Ten albums into an already acclaimed career, Stephen Simmons sharpens his rootsy folk-rock with A World Without, a record that mixes the twang of country music — a genre that provided the soundtrack for his childhood in small-town Tennessee — with the sharp observations of a singer/songwriter and the stomp of rural, roadhouse rock & roll.
A road warrior with an audience on both sides of the Atlantic, Simmons has spent most of his adulthood on stage, playing songs in ten different countries along the way. Recorded with members of his touring band, A World Without explores a life lived on the run, taking a look at the intersection between art, commerce, love, and travel. The songs are equal parts biography and fiction, with Simmons shining a light on those who travel and create for a living. There are tracks about Americans crossing the country during the Gold Rush, about puritans making a voyage overseas, about lovers becoming parents, and about Simmons himself.
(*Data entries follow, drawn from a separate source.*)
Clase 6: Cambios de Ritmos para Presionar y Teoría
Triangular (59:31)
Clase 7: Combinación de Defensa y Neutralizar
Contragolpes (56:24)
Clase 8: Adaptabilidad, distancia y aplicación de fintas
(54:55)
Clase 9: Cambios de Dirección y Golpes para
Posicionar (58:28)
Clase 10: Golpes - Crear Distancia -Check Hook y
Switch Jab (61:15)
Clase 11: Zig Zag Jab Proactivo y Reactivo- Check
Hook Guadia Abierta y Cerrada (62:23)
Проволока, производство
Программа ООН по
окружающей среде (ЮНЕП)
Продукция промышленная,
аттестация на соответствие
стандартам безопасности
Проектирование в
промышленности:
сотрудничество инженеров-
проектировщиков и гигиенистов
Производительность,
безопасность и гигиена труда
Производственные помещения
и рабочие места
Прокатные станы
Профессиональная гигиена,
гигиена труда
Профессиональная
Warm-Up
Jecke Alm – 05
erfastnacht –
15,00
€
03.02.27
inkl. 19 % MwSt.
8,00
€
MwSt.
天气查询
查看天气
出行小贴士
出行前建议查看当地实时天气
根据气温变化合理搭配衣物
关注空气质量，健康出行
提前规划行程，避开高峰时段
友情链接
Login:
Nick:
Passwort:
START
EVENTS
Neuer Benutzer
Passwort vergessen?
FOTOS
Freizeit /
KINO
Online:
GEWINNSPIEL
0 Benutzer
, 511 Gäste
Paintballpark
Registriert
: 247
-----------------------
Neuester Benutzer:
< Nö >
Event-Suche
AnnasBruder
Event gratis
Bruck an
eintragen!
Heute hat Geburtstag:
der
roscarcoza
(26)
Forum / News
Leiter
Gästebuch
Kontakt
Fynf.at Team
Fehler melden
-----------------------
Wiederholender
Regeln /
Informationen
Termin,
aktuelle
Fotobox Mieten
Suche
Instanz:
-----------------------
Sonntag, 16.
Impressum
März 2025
A World Without also features harmony vocals from his father, uncle, and sister, a move that allows Simmons to pay tribute to the family members who’ve inspired his career. It’s an album that hits close to home in more ways than one. Contributions from his longtime band members — including keyboardist Molly Jewell, guitarist Dave Coleman, pedal steel guitarist Alex McCullough, drummer Tim Blankenship, bassist Duane Blevins and producer/utility player Eric Fritsch — provide the backdrop for Simmons’ voice, an alt-country croon inspired by everyone from Don Williams to Bruce Springsteen.